(Records from a dataset)
----------

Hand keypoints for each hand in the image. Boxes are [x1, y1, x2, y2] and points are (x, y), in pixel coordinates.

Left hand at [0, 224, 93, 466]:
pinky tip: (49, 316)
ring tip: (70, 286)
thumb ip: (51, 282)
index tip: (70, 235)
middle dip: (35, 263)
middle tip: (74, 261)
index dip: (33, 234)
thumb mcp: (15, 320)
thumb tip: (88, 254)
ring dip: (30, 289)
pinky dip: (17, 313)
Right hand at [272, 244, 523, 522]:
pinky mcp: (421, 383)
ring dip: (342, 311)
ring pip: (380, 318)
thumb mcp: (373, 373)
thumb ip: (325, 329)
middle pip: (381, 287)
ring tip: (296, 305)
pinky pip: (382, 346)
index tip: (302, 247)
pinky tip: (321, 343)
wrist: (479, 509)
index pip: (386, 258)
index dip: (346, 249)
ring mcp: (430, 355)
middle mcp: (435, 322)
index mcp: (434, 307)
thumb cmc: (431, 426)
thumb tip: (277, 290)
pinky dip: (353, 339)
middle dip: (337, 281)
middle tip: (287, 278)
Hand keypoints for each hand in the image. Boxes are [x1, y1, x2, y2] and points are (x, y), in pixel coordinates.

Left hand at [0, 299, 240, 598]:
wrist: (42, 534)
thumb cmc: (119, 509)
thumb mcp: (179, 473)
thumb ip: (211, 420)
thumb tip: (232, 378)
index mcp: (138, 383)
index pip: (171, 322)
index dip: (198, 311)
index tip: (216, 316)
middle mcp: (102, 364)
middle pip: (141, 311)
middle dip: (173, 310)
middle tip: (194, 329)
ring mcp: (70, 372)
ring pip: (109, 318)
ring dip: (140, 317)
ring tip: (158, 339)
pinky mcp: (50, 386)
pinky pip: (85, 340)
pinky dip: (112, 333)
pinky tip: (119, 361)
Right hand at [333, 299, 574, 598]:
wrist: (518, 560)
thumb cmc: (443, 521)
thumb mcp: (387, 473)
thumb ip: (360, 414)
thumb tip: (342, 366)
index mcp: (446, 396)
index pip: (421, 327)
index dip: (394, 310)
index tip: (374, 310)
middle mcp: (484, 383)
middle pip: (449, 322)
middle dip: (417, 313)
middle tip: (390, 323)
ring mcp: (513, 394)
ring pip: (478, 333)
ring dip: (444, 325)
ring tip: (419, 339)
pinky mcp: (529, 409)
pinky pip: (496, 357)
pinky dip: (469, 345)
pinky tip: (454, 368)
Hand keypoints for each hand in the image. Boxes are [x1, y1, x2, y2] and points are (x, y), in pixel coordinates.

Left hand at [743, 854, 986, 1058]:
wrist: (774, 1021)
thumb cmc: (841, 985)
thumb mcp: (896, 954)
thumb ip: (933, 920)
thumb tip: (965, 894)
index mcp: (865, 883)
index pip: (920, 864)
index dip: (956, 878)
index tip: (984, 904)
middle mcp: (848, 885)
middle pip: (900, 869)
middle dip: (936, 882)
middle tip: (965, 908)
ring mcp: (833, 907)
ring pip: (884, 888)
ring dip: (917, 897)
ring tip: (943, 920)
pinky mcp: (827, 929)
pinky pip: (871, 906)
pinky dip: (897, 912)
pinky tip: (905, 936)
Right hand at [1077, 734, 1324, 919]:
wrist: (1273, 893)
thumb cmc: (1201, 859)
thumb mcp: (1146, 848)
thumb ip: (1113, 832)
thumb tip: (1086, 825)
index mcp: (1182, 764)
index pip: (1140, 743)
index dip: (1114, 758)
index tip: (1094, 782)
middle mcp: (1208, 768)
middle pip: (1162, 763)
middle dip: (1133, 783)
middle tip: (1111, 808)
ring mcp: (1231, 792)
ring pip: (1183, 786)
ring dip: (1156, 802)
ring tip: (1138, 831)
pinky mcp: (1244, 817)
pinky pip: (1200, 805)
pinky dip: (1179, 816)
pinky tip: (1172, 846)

----------

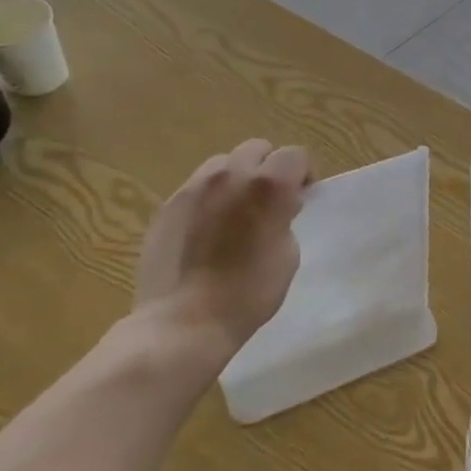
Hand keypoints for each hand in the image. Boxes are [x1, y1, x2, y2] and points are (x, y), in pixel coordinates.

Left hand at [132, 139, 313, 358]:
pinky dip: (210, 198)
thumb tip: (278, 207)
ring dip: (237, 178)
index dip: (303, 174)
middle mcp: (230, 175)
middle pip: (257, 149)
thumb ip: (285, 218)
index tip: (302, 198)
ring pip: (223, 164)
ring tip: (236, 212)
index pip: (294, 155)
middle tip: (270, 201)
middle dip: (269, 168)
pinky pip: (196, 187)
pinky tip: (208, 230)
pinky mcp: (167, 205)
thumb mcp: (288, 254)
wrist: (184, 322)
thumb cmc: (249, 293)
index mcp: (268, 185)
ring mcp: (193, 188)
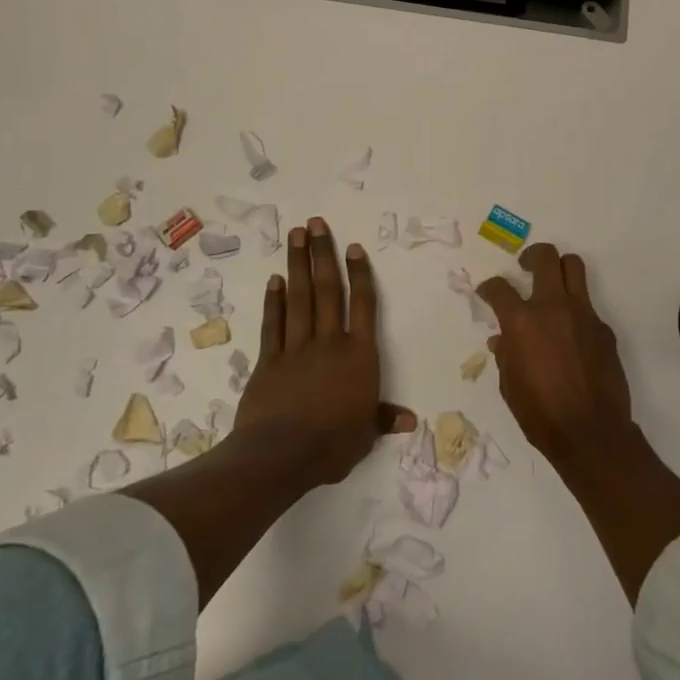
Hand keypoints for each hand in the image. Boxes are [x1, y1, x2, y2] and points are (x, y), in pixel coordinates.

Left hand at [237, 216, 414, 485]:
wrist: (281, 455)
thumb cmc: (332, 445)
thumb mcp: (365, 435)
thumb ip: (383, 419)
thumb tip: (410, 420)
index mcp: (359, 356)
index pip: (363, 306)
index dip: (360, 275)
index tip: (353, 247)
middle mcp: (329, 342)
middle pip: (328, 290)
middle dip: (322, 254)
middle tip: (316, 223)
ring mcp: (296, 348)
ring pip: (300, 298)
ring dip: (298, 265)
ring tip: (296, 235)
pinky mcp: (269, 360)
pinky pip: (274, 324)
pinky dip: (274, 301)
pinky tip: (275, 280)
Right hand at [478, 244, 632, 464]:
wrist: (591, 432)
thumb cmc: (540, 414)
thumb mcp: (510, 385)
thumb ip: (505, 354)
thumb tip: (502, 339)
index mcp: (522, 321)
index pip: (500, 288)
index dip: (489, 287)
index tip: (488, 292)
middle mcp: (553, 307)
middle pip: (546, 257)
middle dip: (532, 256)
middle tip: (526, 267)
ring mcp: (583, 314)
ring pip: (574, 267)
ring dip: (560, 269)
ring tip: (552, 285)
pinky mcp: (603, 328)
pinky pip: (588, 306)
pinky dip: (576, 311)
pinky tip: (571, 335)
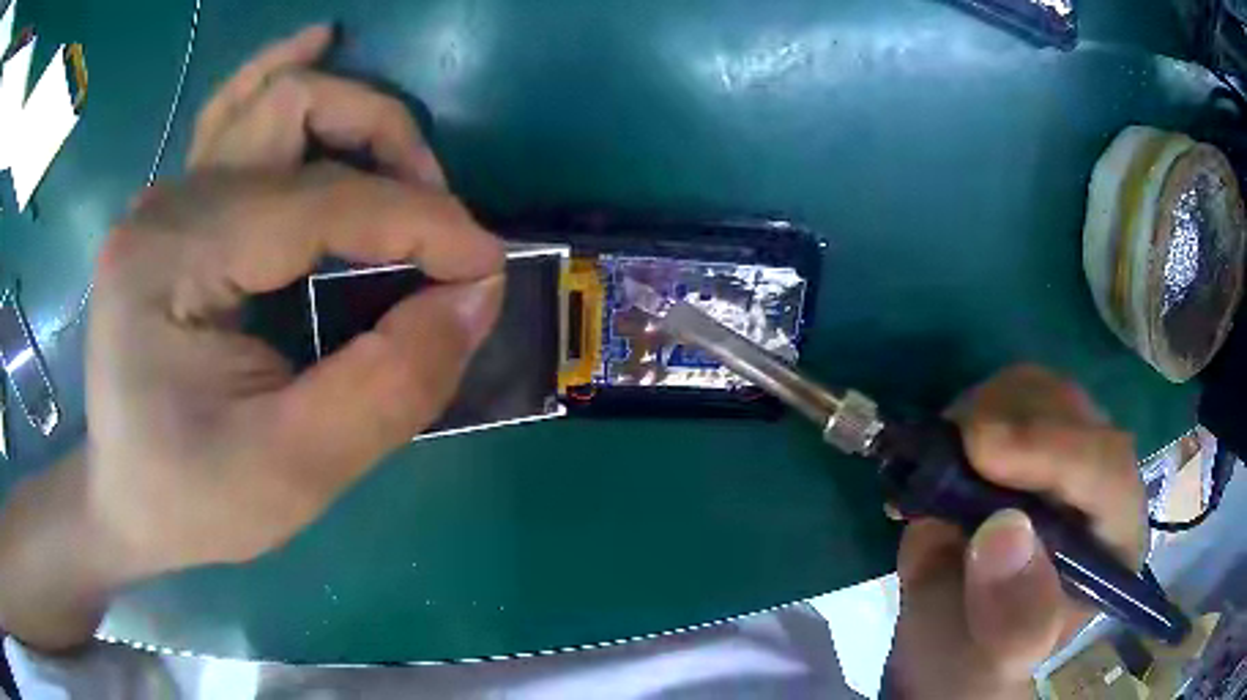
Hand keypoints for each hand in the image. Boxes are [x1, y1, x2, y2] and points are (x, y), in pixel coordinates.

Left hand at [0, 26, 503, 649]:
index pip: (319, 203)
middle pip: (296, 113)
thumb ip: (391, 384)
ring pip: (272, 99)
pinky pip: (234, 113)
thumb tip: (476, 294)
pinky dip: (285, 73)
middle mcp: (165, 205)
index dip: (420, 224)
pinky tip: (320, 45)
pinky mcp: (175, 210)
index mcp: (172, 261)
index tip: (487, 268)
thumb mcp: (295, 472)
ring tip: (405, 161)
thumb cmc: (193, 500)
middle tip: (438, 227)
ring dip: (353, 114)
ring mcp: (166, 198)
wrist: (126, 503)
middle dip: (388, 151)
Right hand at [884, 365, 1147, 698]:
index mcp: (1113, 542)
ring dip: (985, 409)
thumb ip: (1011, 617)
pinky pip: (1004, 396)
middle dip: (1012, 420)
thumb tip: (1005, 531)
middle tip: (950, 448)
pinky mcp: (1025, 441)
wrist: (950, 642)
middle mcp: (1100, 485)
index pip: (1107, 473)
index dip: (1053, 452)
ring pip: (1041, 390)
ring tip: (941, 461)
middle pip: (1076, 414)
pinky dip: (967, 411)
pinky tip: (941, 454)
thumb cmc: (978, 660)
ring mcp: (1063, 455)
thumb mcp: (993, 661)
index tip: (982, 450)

----------

» Try it
Retype the entries above exactly, but only from the line containing "middle tip: (194, 329)" through the line containing "wrist: (518, 560)", both included.

» Answer to the exercise
middle tip: (194, 329)
ring mcp: (70, 372)
ring pip: (109, 318)
ring dip: (140, 317)
ring tip: (158, 339)
pinky mcp: (50, 386)
pinky pip: (85, 340)
pinky dip: (112, 333)
pinky tip: (119, 361)
Right hand at [333, 299, 574, 598]:
wrist: (518, 560)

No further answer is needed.